Brown says more than two dozen protesters' cars were towed from the lot. She says she was specifically surprised because police officers stationed nearby gave her the "ok" to park in the lot.
"There were two officers who were directing us, they were not saying anything about please don't park here... I asked them, are we good to park here? They said, yes, you're all set," says Brown.
The Augusta Police Department says it did have two officers stationed near the parking lot, but denies officers told people to park there.
Deputy Police Chief Kevin Lully says, "Nobody was allowed or given permission to park on the Motor Supply or Meineke property by us."
Lully says the private lot cars were towed from is owned by 'Meineke,' and the business owner called to have the cars towed, unassisted by police.
Lully says officers don't assist with cars being towed from private property as a matter of protocol.
"With private property, we're not permitted to engage or facilitate that in any way."

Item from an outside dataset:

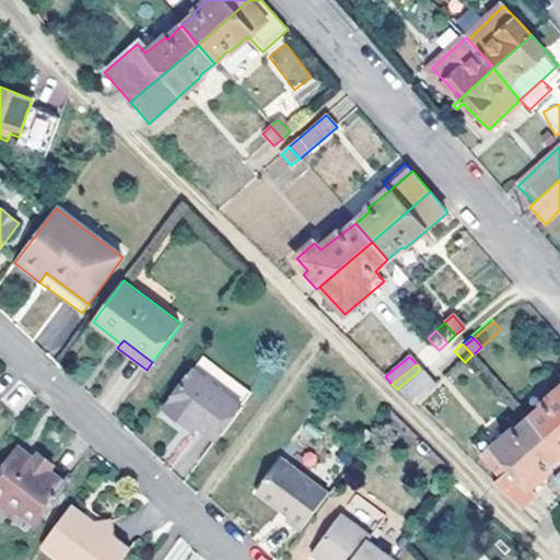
[(403,395),(426,374),(420,370),(397,389),(403,395)]
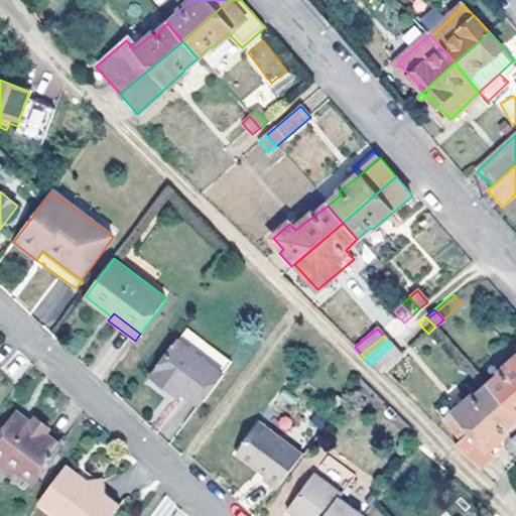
[(200,406),(222,377),(179,343),(151,379),(169,393),(173,387),(183,394),(200,406)]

The owner of the Augusta Meineke told NEWS CENTER Maine he did not wish to comment on the incident.
Meanwhile, Brown thinks the towing was in response to the protest. She says, "I believe personally that it was a form of retaliation by the owner and maybe the police."
However, Brown says she ultimately hopes the incident does not overshadow the cause she went to Augusta to support.
"This was an inconvenience and it's more important that we focus on the movement as a whole."
Augusta Mayor David Rollins says the city, in partnership with the city's police department, is investigating the incident.